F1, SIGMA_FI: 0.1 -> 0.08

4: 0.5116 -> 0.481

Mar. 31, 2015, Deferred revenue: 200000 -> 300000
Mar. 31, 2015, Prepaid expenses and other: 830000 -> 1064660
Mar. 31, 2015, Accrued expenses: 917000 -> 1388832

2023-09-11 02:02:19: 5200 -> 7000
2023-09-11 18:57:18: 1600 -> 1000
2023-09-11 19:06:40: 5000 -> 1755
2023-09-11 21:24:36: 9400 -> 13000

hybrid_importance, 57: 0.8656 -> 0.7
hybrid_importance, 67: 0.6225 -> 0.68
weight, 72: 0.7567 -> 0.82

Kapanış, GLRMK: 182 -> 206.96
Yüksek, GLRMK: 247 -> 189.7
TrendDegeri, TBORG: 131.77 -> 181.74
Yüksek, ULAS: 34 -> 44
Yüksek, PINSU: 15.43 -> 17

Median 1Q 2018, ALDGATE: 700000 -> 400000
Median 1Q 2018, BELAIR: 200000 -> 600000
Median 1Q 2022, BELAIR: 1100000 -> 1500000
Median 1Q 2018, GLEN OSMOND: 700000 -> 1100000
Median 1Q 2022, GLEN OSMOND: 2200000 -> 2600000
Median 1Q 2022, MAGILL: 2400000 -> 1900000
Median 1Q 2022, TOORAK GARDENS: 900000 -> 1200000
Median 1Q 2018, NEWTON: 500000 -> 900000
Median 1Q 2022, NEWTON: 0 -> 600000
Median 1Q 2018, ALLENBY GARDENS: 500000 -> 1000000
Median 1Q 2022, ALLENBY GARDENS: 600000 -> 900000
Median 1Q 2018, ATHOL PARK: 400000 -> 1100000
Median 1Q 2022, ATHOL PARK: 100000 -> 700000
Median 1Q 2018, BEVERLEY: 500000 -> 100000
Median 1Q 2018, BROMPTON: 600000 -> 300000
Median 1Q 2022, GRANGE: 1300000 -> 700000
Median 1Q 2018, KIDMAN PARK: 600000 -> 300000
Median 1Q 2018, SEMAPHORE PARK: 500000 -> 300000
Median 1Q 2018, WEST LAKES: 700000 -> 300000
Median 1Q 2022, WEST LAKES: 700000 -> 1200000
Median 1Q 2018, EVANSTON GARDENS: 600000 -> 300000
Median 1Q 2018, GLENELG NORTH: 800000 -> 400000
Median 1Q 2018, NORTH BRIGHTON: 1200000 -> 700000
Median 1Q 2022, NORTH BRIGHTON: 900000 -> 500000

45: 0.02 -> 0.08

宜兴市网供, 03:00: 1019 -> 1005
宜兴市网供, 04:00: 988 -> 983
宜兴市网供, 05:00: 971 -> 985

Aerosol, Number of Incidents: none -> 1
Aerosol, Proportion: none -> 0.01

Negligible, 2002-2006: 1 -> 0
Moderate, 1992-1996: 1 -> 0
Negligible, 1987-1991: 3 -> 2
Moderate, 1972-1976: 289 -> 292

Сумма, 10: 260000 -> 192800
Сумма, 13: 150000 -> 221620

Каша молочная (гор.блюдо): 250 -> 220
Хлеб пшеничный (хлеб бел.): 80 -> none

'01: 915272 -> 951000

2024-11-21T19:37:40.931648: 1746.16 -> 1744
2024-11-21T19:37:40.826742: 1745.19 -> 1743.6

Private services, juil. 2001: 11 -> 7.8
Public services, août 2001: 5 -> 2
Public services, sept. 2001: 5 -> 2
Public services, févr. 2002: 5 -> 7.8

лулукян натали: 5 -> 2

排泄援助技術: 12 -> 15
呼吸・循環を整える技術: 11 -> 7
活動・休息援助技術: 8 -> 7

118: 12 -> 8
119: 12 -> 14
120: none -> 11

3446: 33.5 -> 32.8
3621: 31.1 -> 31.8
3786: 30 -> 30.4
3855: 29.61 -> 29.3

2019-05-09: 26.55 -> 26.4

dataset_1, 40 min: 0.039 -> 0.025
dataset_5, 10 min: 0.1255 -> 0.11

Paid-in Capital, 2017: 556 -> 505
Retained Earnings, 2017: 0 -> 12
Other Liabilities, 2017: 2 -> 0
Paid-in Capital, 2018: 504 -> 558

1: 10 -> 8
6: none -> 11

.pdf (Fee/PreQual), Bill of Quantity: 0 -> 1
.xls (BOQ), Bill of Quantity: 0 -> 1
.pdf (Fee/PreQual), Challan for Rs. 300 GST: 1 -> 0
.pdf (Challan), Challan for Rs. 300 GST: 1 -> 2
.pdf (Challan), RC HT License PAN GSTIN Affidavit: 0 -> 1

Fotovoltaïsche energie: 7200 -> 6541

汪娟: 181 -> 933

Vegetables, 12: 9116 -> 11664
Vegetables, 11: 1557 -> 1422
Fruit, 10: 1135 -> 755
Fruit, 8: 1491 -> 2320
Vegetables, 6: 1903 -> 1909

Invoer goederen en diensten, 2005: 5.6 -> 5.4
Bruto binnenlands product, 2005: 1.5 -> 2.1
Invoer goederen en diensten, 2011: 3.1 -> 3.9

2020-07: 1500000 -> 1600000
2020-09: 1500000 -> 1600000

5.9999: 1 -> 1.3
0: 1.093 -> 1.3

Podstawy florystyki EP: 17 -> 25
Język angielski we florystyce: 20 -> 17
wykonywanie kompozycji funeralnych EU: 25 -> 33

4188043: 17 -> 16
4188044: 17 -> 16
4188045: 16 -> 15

::::::::

Exercise directions
Please return only the lines from the one that contains "Język angielski we florystyce: 20 -> 17" through the final line of the entries, each exactly as written.

Answer to this task
Język angielski we florystyce: 20 -> 17
wykonywanie kompozycji funeralnych EU: 25 -> 33

4188043: 17 -> 16
4188044: 17 -> 16
4188045: 16 -> 15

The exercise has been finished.